Monday, November 19, 2007

Struggling

I'm struggling. I'm ok. Not good. Not bad. Sigh.

It's not any one big thing, its alot of little things. Am I homesick? Not much, maybe a little. Am I disappointed about Hawaii, a little, but not as much as you would think. Am I frustrated by my current work situation, yeah but not enough to put me in a funk. Am I affected by the grey weather outside today? Yeah a little, but its just a little thing. One of many little things. Am I stressed out waiting for my Florida license to come through? Yeah, but its just a waiting game. Am I missing Zeus? Yes I am and I'm starting the process to get another pet. Have I been worried about my health? yes, but I have a plan and its moving forward.

So, as you can see, there are lots of things on my mind. None of them huge or overwhelming on its own. Put the little things together, I'm feeling a little blue, a little down, and I'm struggling. Feeling lots of different things all at once. No fun at all. And I'm craving sugar to just make it go away.

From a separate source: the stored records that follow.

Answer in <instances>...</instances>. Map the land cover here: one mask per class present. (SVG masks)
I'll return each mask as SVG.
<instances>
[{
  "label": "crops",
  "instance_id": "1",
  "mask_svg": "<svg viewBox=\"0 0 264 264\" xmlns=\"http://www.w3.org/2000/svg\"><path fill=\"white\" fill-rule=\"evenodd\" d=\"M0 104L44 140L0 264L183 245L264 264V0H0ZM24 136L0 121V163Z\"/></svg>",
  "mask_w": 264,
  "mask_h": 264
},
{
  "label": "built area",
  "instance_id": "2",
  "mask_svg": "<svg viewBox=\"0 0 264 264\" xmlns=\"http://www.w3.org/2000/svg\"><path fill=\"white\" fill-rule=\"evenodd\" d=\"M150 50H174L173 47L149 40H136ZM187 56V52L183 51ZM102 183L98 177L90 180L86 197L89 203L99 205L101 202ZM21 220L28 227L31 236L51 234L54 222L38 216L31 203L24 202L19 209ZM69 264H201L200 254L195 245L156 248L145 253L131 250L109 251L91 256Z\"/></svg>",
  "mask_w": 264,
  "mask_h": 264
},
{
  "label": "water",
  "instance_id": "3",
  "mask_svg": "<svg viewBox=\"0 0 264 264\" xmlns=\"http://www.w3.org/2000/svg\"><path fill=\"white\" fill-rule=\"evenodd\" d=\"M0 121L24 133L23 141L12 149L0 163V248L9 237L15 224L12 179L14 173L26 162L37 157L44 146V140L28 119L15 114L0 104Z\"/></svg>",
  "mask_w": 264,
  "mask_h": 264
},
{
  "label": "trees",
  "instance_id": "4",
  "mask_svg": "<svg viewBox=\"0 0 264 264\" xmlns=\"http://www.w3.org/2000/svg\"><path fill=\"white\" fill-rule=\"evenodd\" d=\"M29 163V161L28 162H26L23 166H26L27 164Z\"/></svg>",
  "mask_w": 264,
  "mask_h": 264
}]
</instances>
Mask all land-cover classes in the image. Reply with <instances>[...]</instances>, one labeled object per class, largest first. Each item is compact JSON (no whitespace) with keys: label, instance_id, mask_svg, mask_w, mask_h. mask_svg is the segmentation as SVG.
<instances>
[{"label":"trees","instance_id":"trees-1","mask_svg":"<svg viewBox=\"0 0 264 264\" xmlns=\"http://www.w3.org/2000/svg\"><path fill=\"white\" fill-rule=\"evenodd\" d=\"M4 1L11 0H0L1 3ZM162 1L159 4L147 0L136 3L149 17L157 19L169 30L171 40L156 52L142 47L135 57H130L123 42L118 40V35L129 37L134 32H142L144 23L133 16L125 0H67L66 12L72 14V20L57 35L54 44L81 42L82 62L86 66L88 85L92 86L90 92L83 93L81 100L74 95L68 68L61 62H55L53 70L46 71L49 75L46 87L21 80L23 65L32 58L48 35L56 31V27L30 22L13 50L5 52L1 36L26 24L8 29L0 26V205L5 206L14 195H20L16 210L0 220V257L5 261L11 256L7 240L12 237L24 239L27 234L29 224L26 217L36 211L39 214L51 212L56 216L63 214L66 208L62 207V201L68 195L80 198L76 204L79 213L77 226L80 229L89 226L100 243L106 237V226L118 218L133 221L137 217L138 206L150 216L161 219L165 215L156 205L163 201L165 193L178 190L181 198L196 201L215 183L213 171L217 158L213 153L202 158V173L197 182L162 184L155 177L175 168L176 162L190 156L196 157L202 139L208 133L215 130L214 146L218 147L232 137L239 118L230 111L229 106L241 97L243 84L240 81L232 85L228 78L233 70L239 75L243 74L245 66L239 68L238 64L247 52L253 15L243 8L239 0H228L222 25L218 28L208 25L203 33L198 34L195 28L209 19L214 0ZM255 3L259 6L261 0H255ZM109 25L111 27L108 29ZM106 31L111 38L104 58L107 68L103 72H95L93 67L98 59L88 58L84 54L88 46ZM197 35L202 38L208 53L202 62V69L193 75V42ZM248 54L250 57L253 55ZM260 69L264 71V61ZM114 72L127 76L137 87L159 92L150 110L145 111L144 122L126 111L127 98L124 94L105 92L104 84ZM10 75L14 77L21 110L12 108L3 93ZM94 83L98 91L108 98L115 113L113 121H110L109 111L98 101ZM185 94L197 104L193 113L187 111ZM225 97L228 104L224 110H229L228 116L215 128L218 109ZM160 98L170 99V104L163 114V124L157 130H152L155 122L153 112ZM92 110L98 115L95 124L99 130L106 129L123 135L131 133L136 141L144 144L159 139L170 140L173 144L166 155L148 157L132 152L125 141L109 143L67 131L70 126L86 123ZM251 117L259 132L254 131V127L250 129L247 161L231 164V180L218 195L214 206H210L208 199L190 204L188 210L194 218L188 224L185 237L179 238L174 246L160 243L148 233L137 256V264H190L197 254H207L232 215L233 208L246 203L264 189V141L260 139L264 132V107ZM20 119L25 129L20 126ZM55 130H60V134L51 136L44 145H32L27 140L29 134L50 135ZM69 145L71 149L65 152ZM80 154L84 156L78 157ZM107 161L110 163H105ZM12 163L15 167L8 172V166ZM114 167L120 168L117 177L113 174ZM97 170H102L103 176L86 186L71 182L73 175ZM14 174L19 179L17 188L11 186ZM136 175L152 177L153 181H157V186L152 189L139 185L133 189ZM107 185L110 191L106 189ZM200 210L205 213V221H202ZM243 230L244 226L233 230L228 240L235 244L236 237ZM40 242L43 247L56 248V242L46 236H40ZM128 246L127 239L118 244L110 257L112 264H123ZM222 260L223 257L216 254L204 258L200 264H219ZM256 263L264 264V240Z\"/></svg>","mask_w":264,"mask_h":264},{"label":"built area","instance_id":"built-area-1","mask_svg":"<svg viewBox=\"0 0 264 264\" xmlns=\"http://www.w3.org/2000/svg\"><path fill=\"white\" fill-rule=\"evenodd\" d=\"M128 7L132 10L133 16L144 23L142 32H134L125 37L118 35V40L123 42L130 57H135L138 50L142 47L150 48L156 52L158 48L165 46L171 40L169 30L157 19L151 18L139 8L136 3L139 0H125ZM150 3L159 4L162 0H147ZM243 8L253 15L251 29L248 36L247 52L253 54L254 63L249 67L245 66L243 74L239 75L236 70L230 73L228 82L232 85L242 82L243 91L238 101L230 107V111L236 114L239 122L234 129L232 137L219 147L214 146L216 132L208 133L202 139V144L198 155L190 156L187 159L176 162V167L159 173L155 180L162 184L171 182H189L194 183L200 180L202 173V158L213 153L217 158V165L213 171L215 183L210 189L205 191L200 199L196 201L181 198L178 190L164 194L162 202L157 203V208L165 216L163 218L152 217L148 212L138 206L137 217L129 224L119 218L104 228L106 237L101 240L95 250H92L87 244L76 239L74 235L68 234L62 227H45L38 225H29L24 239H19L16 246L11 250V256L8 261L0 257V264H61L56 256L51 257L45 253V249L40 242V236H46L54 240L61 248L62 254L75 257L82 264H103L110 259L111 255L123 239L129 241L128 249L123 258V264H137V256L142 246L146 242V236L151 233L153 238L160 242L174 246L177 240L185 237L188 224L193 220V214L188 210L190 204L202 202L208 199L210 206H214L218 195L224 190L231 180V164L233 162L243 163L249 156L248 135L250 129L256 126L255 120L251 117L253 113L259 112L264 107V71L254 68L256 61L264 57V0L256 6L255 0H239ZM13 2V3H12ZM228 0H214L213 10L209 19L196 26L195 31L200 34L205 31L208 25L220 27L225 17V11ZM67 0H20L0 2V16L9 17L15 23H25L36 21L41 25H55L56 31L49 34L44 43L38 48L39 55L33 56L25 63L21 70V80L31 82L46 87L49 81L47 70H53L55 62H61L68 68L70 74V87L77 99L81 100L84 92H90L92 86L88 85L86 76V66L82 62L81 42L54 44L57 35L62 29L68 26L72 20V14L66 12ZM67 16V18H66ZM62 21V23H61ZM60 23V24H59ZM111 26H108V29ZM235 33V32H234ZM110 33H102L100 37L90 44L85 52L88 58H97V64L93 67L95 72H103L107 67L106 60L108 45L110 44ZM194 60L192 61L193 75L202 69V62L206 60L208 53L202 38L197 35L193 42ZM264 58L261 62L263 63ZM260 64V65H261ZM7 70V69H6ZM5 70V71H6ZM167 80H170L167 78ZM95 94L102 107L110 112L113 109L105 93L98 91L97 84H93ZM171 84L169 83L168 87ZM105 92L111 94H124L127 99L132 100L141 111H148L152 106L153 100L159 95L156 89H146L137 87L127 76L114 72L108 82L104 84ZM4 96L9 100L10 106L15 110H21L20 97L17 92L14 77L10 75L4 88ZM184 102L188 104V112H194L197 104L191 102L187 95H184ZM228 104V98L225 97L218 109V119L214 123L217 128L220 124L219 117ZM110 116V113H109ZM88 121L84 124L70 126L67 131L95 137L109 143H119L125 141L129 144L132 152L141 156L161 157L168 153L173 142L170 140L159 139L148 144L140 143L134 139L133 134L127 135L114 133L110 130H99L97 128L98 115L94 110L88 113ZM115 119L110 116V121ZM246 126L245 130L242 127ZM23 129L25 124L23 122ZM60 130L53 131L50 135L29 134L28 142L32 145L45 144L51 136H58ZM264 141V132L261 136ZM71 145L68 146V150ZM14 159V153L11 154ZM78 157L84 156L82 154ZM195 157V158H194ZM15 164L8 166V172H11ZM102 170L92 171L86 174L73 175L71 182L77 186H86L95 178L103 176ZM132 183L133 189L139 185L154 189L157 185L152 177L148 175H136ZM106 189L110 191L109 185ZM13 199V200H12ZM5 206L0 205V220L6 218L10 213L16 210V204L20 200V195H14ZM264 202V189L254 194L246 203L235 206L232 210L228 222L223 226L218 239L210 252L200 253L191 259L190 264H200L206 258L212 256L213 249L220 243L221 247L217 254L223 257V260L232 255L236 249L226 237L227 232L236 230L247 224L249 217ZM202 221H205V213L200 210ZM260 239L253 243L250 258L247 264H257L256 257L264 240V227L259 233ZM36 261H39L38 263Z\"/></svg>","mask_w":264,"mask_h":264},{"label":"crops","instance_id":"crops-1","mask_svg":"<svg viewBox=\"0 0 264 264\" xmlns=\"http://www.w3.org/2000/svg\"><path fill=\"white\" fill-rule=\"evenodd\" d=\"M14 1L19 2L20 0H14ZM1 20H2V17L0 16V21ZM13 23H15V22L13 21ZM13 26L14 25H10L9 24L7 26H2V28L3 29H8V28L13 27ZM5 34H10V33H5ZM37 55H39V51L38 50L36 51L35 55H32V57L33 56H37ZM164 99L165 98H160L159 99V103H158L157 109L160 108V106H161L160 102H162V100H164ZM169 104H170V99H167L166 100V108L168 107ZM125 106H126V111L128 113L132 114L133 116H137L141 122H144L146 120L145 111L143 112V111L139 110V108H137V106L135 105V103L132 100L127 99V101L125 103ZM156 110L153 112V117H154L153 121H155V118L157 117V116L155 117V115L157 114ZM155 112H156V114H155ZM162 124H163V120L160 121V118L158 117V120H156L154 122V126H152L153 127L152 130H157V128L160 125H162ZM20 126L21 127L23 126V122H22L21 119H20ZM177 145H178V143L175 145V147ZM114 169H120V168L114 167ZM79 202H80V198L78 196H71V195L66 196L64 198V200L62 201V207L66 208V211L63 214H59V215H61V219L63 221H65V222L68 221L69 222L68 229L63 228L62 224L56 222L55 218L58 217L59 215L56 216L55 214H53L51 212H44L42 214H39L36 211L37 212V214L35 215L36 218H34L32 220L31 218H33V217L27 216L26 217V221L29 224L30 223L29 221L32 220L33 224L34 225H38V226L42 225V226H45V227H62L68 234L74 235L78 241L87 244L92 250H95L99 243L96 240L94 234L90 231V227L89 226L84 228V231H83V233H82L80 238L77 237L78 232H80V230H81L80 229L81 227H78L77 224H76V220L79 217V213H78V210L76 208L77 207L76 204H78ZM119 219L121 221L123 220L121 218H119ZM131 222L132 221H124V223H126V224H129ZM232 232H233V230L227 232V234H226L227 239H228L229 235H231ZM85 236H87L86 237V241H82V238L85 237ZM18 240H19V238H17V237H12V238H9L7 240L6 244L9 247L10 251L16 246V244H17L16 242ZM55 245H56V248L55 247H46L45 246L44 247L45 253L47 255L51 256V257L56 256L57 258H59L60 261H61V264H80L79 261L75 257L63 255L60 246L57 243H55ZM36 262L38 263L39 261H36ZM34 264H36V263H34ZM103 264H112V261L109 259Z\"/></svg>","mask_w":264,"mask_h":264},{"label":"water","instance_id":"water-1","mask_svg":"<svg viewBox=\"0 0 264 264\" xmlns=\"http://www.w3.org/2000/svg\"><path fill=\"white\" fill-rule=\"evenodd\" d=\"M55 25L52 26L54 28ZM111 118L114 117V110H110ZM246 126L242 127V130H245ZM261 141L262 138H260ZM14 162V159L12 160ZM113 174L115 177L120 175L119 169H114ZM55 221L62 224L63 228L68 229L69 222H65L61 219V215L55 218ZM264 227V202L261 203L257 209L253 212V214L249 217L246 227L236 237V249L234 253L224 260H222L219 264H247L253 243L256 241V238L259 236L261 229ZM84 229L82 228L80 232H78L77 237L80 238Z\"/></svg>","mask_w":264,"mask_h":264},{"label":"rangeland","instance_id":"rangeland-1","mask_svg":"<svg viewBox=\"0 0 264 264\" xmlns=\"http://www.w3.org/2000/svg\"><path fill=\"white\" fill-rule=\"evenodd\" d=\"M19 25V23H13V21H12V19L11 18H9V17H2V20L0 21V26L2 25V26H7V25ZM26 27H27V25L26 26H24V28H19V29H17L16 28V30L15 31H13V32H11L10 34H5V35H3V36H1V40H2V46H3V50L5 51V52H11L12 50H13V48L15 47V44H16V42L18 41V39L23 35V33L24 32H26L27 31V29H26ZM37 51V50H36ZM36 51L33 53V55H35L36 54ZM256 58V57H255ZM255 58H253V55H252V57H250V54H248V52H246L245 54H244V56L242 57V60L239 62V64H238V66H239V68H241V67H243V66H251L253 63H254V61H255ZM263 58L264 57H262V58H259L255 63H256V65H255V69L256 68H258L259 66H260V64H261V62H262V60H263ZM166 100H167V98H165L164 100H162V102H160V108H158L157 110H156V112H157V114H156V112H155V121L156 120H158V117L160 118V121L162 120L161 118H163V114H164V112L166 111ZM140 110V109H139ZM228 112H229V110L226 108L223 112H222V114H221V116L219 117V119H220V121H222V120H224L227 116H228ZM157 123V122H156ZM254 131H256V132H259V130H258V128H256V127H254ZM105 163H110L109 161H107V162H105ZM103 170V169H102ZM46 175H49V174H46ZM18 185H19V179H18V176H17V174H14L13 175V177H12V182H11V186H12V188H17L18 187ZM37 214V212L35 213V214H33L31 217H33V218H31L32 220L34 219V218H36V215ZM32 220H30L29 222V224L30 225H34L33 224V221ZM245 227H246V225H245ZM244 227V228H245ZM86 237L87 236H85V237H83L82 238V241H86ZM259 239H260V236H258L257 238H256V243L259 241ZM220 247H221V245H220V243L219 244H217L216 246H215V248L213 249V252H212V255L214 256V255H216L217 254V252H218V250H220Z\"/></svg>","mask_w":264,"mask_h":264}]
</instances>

Doesn't help sugar seems to be everywhere I look lately. Lots of snacks at work, families giving us food filled with sugar. It seems to call out to me. Chris, Chris, you know you want to eat me, you know I will make you feel better. Lies in my head. They are 'just' feelings. They will pass. Sugar wont help anything. Only make it harder to make healthy choices in the days to come.

I called a couple of friends and left messages tonight, made a commitment to no more sugar, chatted online with another friend, journaled, sat with my feelings, looked at the lies in my head and saw how far from reality they are, despite how strong their message is inside, blogged here about it. I'm tired. I'm going to go lay down and try to get some rest.